[DATA PROVIDED]
-- -- --

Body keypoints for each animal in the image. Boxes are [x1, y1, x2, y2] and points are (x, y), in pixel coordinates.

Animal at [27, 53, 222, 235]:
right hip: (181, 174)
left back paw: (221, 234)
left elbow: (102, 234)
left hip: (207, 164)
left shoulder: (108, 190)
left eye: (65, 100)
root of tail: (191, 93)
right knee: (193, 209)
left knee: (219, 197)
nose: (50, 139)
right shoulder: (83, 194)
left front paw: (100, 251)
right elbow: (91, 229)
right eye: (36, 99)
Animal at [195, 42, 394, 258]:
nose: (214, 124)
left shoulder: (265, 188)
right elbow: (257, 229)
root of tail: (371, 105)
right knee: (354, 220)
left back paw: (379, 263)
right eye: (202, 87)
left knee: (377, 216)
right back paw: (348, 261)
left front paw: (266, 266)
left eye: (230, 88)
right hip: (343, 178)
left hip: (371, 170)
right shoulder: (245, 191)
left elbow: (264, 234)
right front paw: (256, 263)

-- -- --

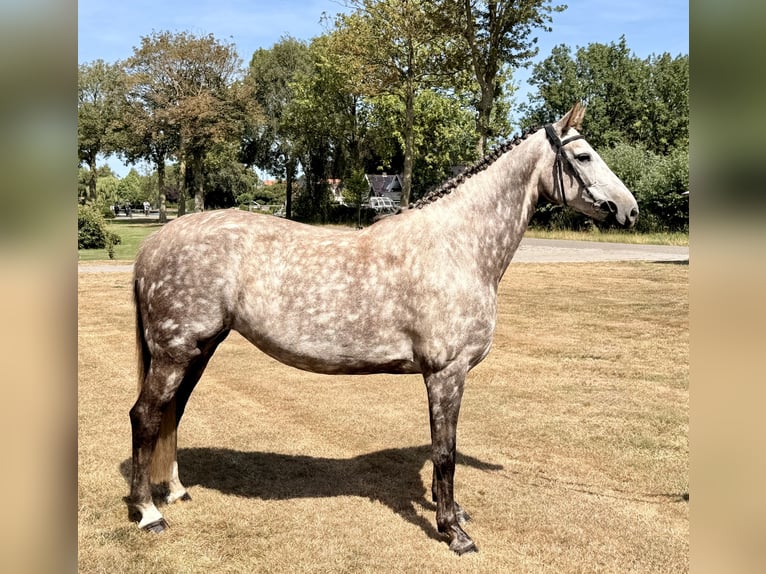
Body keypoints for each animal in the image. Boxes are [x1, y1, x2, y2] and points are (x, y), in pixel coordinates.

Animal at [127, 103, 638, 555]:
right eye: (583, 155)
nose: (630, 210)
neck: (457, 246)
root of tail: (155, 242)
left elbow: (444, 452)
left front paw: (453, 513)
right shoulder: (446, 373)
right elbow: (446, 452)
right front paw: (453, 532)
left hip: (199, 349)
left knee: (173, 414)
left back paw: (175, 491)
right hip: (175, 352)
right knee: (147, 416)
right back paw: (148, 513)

-- -- --

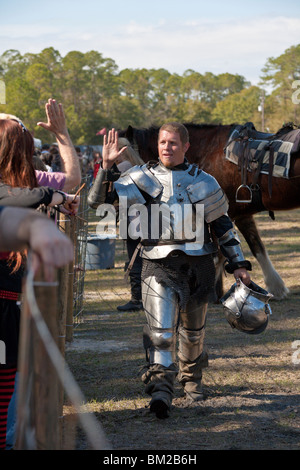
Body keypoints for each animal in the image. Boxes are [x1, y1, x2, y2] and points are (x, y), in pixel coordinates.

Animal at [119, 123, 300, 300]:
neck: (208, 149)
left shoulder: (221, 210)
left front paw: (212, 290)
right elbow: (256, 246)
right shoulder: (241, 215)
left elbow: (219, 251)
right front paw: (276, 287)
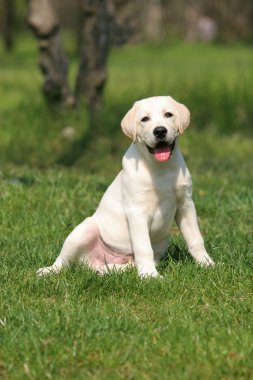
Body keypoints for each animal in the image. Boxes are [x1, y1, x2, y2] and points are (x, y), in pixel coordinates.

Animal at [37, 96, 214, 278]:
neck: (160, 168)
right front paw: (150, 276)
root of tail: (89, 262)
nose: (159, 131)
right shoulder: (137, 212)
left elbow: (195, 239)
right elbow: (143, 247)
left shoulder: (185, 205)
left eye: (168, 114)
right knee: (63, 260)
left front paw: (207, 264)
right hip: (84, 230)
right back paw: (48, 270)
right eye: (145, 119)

-- -- --

Set down, exactly as they stand above, the lines starting with the line with "root of tail: (191, 93)" and going on through the line with "right front paw: (256, 263)", and no others.

[EXERCISE RESPONSE]
root of tail: (191, 93)
right knee: (193, 209)
left knee: (219, 197)
nose: (50, 139)
right shoulder: (83, 194)
left front paw: (100, 251)
right elbow: (91, 229)
right eye: (36, 99)
Animal at [195, 42, 394, 258]:
nose: (214, 124)
left shoulder: (265, 188)
right elbow: (257, 229)
root of tail: (371, 105)
right knee: (354, 220)
left back paw: (379, 263)
right eye: (202, 87)
left knee: (377, 216)
right back paw: (348, 261)
left front paw: (266, 266)
left eye: (230, 88)
right hip: (343, 178)
left hip: (371, 170)
right shoulder: (245, 191)
left elbow: (264, 234)
right front paw: (256, 263)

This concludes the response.